(Entries taken from a collection)
== Segment start ==

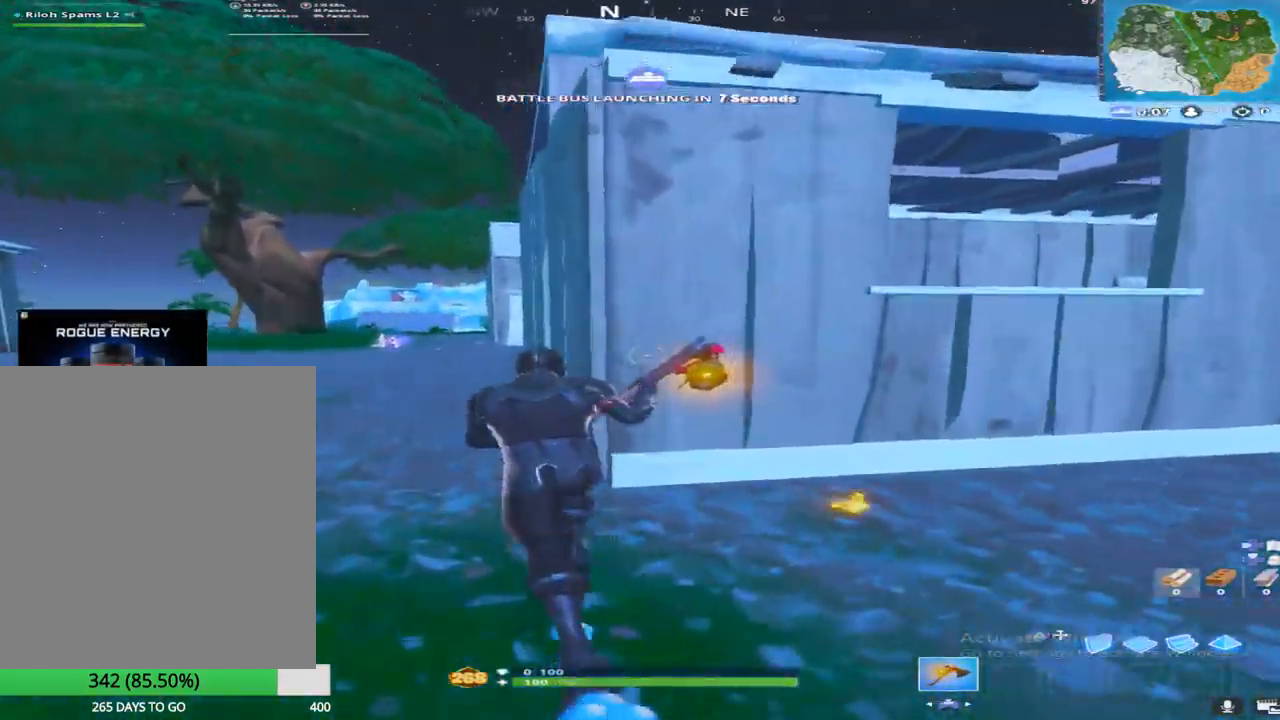
{"buttons": [], "left_stick": "up-left", "right_stick": "center", "events": []}
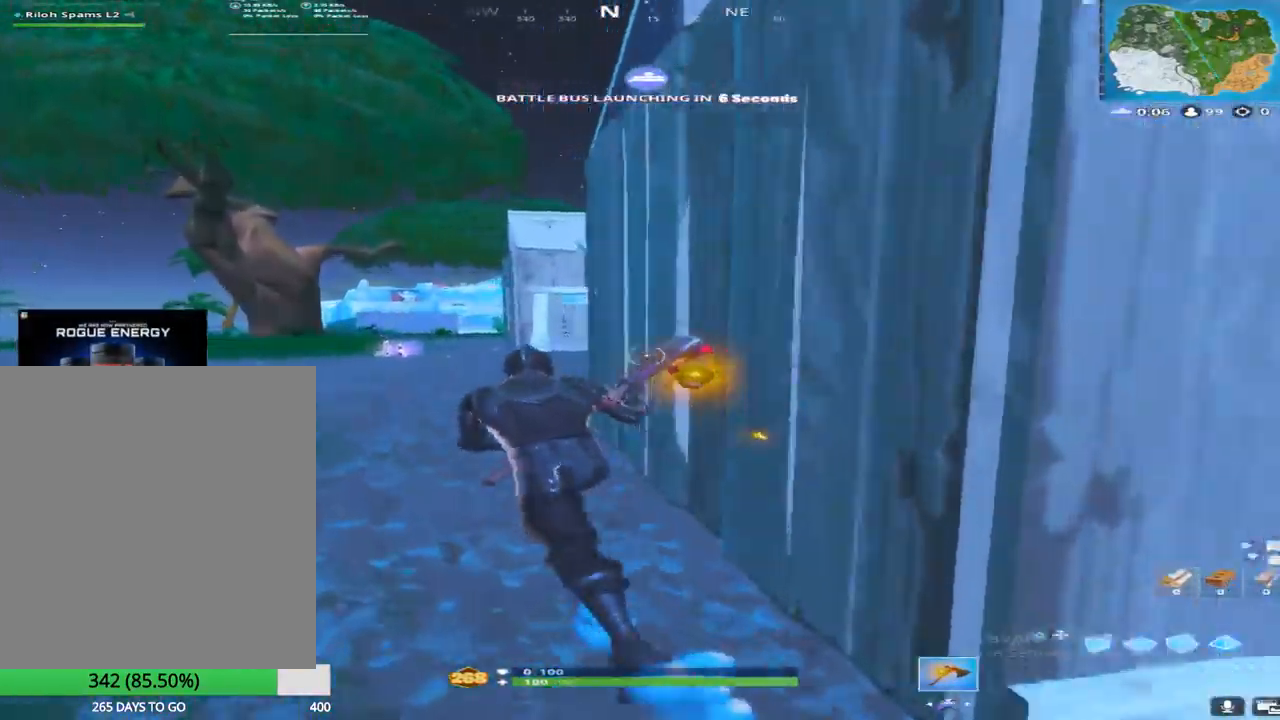
{"buttons": [], "left_stick": "up-left", "right_stick": "center", "events": []}
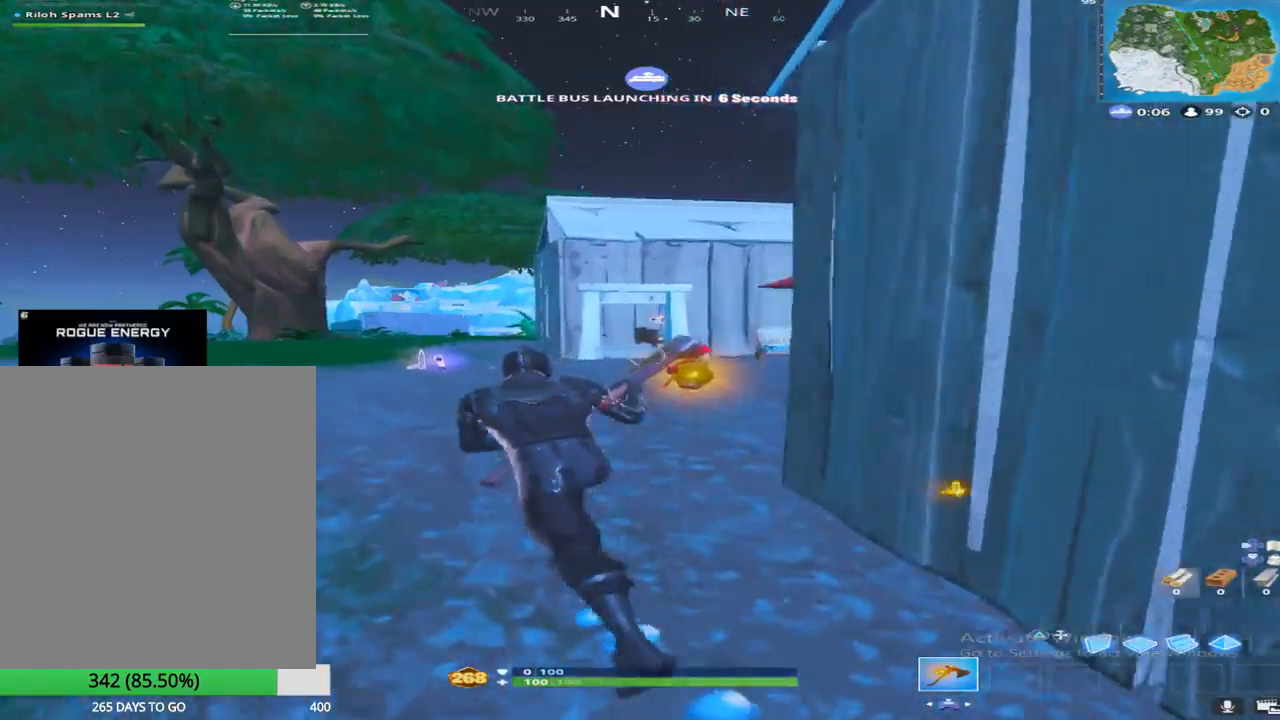
{"buttons": [], "left_stick": "up-left", "right_stick": "center", "events": []}
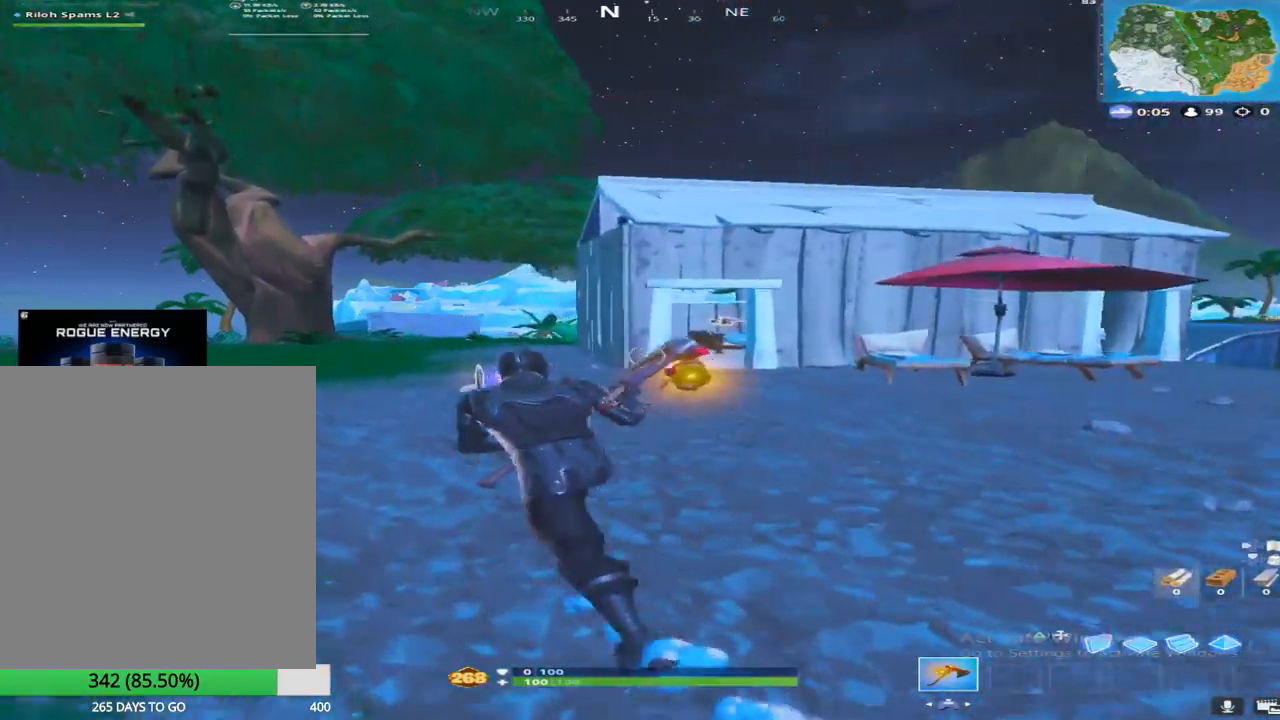
{"buttons": [], "left_stick": "up-left", "right_stick": "center", "events": []}
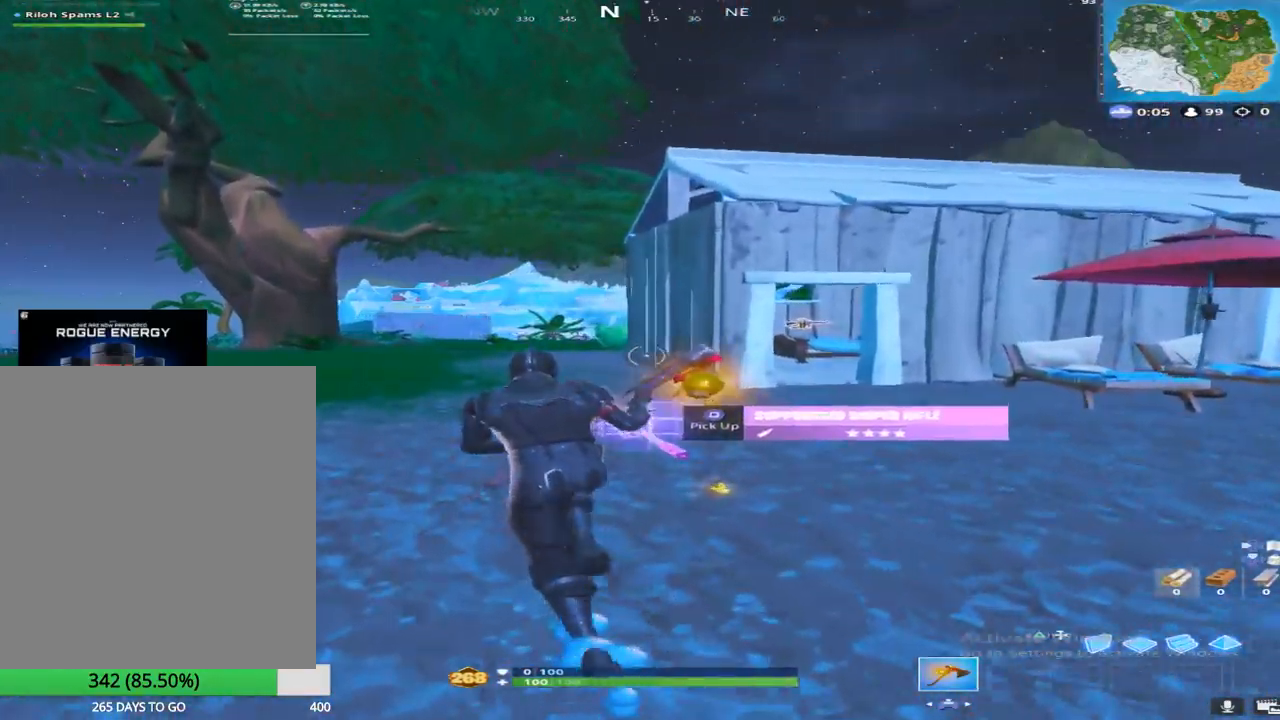
{"buttons": [], "left_stick": "up", "right_stick": "center", "events": [[367, "left_stick", "up"]]}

== Segment end ==

Aim of the task ▸
Without including any picture, set down every line above exactly as it stands.

Your response ▸
{"buttons": [], "left_stick": "up-left", "right_stick": "center", "events": []}
{"buttons": [], "left_stick": "up-left", "right_stick": "center", "events": []}
{"buttons": [], "left_stick": "up-left", "right_stick": "center", "events": []}
{"buttons": [], "left_stick": "up-left", "right_stick": "center", "events": []}
{"buttons": [], "left_stick": "up", "right_stick": "center", "events": [[367, "left_stick", "up"]]}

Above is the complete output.